Maybe there’s nothing to fear because if you’re so afraid of boring people, you’re going to do everything you possibly can to not be boring. I’ve always found it reassuring that the thing you’re most afraid of doing is probably the thing you’re least likely to do.
For example, I’m afraid of hurting people by saying something insensitive, so I’m careful with my words and try to adapt to people’s temperaments and sensibilities. God forbid I rub them the wrong way. It’s not conscious effort. It’s just my default mode of being, and I suspect most of us do this to some extent. We prefer harmony to dissonance.
But there is tension between the fear of being disliked and the fear of being boring. Of course, it’s possible to be both likable and interesting. But to avoid being boring, you can’t please everyone all the time. One day, inevitably, you’re going to start a fire.

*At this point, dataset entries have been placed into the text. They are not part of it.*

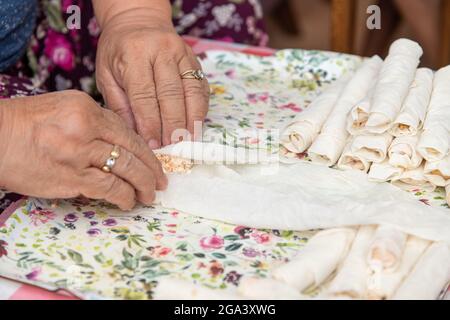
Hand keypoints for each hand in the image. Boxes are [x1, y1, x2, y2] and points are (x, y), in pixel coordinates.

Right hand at [0, 90, 166, 209]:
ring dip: (143, 185)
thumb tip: (121, 143)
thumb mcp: (62, 109)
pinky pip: (109, 187)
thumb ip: (93, 122)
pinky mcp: (71, 177)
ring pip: (126, 169)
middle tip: (162, 181)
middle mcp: (86, 127)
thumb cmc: (24, 125)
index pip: (126, 130)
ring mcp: (80, 153)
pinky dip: (124, 196)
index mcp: (85, 107)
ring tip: (149, 195)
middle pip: (133, 148)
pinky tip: (128, 201)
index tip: (154, 161)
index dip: (145, 149)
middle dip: (152, 168)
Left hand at [95, 9, 209, 148]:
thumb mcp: (106, 74)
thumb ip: (119, 104)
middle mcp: (161, 51)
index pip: (144, 96)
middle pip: (171, 96)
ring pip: (192, 92)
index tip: (153, 145)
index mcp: (134, 54)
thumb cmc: (117, 51)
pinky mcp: (195, 59)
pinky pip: (201, 88)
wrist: (137, 20)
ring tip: (188, 142)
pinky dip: (200, 109)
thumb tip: (136, 136)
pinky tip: (195, 126)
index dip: (150, 124)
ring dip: (191, 120)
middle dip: (172, 126)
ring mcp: (182, 53)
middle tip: (172, 148)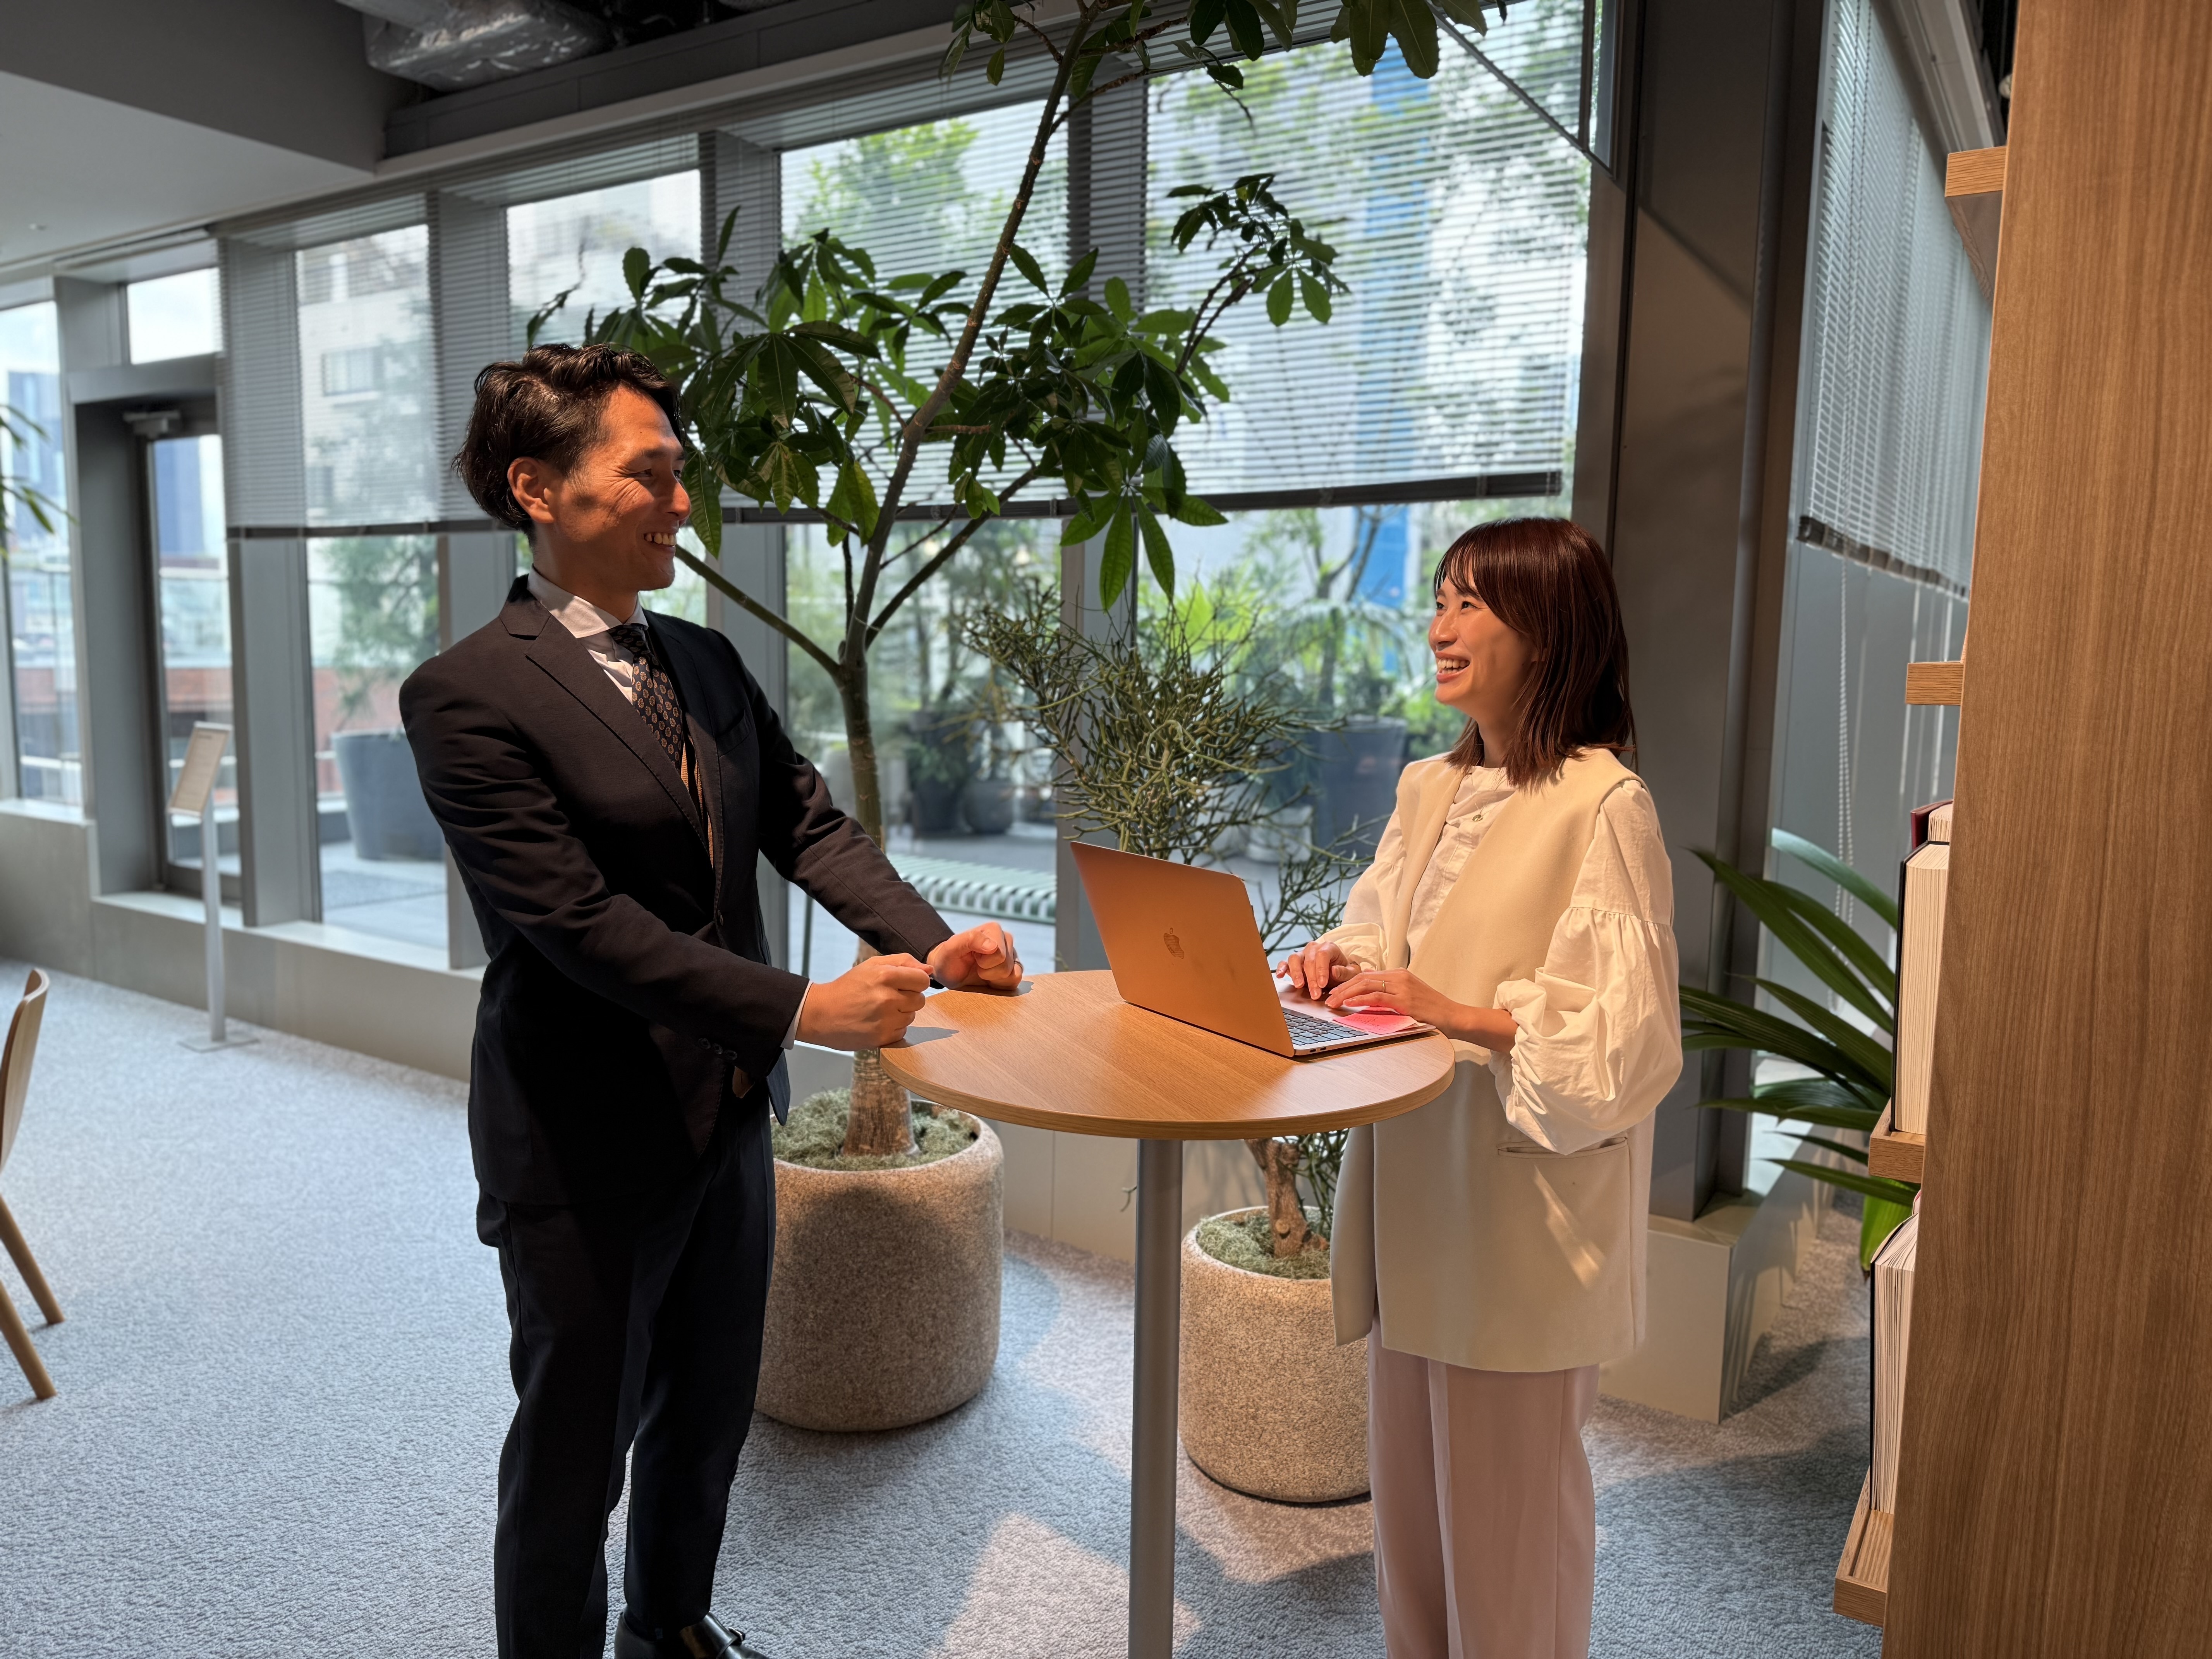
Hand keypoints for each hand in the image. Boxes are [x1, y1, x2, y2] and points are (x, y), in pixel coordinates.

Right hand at [796, 953, 930, 1048]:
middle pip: (920, 1000)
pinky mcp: (881, 1038)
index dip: (915, 981)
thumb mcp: (872, 965)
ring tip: (879, 1010)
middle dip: (908, 998)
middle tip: (886, 997)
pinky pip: (902, 1032)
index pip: (923, 980)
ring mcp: (885, 1020)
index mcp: (885, 976)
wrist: (821, 1014)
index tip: (904, 983)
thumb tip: (929, 969)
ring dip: (900, 1013)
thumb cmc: (848, 987)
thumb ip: (903, 962)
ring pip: (912, 1016)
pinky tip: (876, 1022)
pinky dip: (892, 1028)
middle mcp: (887, 998)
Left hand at [927, 923, 1022, 990]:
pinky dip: (1001, 985)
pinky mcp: (1014, 969)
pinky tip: (990, 979)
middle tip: (975, 966)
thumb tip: (993, 946)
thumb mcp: (951, 948)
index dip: (983, 963)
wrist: (948, 970)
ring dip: (993, 979)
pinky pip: (1016, 981)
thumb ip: (971, 940)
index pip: (999, 955)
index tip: (972, 958)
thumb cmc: (948, 958)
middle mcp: (1006, 939)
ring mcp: (1012, 954)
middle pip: (1006, 966)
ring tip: (981, 971)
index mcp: (993, 930)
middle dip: (987, 972)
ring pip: (1013, 975)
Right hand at [1276, 939, 1353, 999]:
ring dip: (1296, 973)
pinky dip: (1281, 968)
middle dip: (1311, 979)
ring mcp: (1302, 954)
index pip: (1322, 955)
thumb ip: (1344, 972)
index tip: (1322, 984)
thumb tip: (1334, 971)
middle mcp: (1313, 948)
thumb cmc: (1343, 971)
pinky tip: (1280, 975)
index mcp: (1328, 947)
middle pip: (1309, 961)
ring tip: (1299, 986)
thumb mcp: (1351, 973)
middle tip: (1315, 994)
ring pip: (1294, 959)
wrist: (1337, 970)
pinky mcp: (1294, 962)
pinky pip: (1285, 962)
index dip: (1321, 970)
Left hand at [1324, 969, 1516, 1051]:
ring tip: (1332, 1002)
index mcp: (1399, 974)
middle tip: (1327, 997)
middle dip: (1342, 987)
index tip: (1333, 991)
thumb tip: (1368, 1001)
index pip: (1367, 974)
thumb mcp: (1408, 1000)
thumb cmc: (1432, 1012)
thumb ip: (1390, 997)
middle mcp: (1399, 976)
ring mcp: (1403, 987)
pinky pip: (1378, 996)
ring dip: (1345, 994)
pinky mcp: (1406, 1000)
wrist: (1455, 1016)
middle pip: (1363, 977)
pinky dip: (1361, 998)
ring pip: (1367, 984)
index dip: (1347, 982)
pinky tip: (1349, 1003)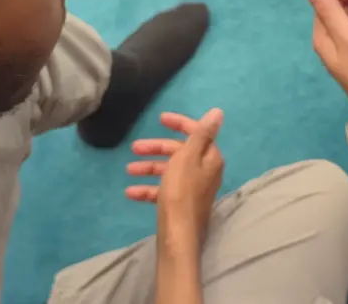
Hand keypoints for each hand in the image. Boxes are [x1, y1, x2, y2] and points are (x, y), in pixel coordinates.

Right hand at [127, 109, 224, 249]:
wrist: (178, 236)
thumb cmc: (181, 192)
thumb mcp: (188, 157)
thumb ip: (201, 134)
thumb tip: (218, 112)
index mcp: (210, 157)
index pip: (196, 133)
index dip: (179, 124)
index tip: (160, 119)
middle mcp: (205, 170)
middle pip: (180, 152)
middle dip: (157, 149)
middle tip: (134, 148)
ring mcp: (194, 188)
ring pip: (170, 171)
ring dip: (149, 168)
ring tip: (129, 170)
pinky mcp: (182, 203)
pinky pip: (164, 190)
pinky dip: (149, 189)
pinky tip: (130, 192)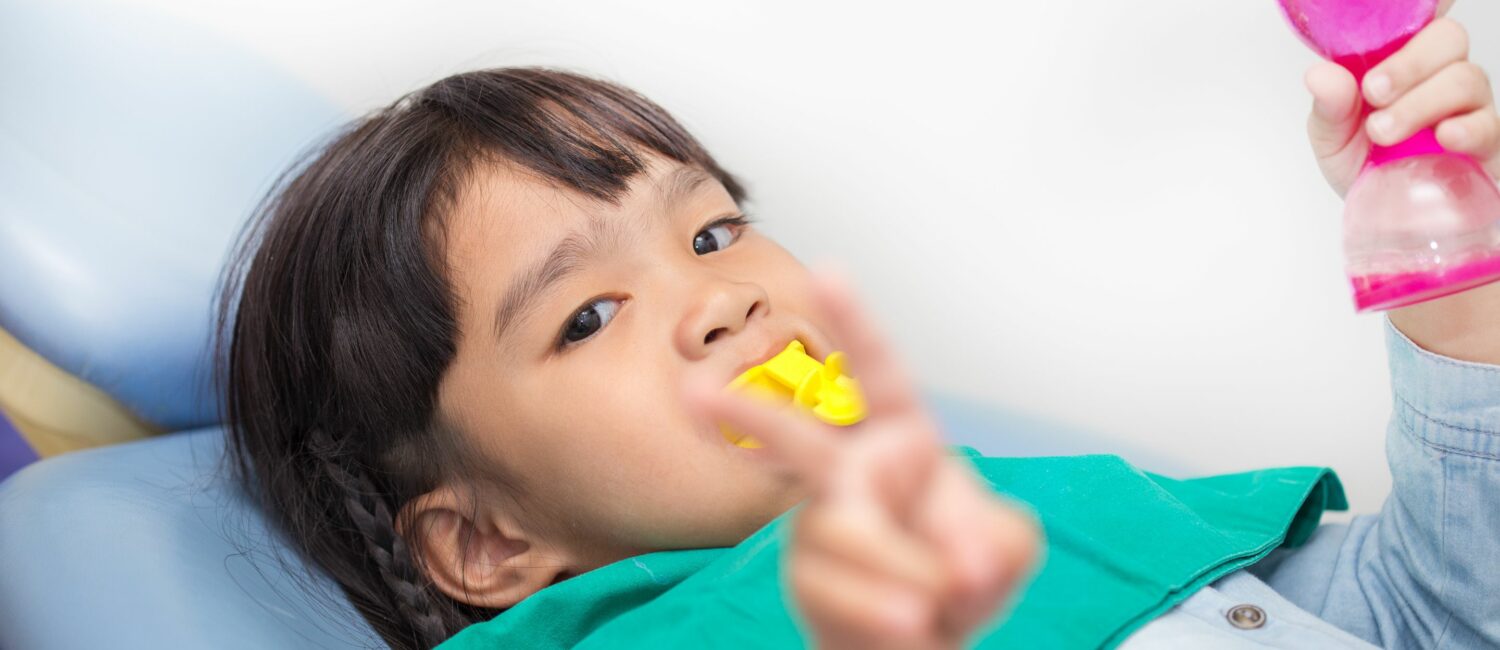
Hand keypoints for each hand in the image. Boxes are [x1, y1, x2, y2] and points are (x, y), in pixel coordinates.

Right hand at [684, 272, 1040, 649]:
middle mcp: (851, 469)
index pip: (878, 371)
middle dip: (753, 416)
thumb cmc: (959, 573)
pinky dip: (874, 610)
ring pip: (839, 533)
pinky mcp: (807, 575)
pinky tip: (905, 628)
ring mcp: (820, 522)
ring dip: (896, 572)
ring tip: (929, 614)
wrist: (926, 640)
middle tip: (694, 396)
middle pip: (797, 437)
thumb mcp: (1003, 549)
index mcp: (903, 438)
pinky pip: (831, 588)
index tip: (827, 271)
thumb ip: (998, 541)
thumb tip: (969, 561)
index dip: (853, 323)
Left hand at [1304, 14, 1499, 196]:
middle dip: (1408, 63)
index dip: (1424, 6)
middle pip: (1447, 39)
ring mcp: (1469, 107)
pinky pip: (1492, 123)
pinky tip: (1445, 136)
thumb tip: (1319, 75)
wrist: (1393, 221)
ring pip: (1467, 78)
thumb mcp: (1333, 139)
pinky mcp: (1489, 144)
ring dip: (1421, 102)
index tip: (1407, 18)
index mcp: (1401, 63)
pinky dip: (1468, 126)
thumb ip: (1329, 107)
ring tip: (1384, 132)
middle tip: (1373, 93)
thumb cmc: (1367, 166)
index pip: (1420, 20)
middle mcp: (1439, 77)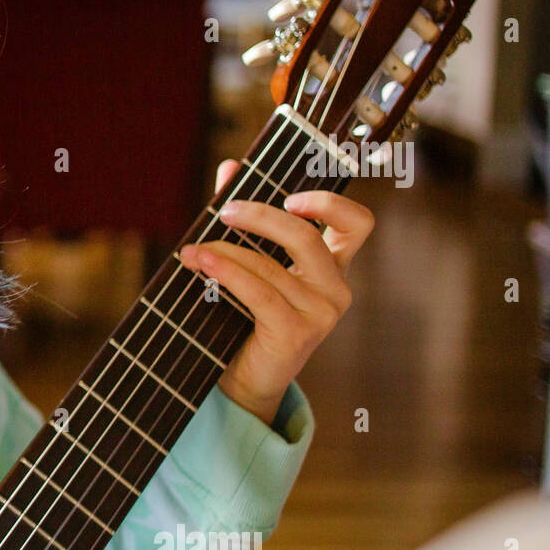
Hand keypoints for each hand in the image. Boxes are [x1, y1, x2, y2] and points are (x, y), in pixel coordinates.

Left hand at [179, 160, 373, 426]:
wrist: (241, 381)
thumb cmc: (245, 320)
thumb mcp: (248, 266)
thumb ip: (244, 219)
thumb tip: (229, 168)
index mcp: (332, 268)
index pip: (357, 225)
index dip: (330, 203)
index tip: (289, 197)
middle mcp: (335, 289)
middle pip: (306, 234)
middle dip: (261, 216)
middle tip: (225, 211)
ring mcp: (321, 313)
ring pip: (270, 264)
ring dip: (225, 250)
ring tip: (192, 249)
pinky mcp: (297, 333)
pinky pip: (258, 291)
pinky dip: (225, 272)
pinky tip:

I had a phone call with a friend recently where I explained my unpopular view on groups and communities, my ambivalence toward identifying with any particular group. When I was done talking, there was silence on the other end. I had this sinking feeling in my chest, and thought, oh no, I’ve said something offensive. It felt like I had pulled down the curtain and revealed that I wasn’t who he thought I was. We hung up soon after that, and the feeling lasted maybe five minutes. Then, I snapped out of it and realized it was all in my head: his reaction was probably nothing like my anxious, people-pleasing self imagined it to be, and even if it was, so what? I’m glad I took the conversation into “spiky” territory. It felt good to give voice to something that was on my mind instead of keeping it trapped inside. I was decidedly not boring.
interiority
The sinking feeling you describe in the last paragraph is so relatable! Though my anxiety sometimes amplifies it in repeating cycles with varying periodicity, so it’s not as easily subdued. Enjoyed the hopeful conclusion!
Great point about interiority in fiction and the fear of overexplaining. Most people have to cut words when they're editing; I often find myself having to add some because a character's thoughts/action, though clear to me, require a bit of extra interiority to become (more?) relatable to readers.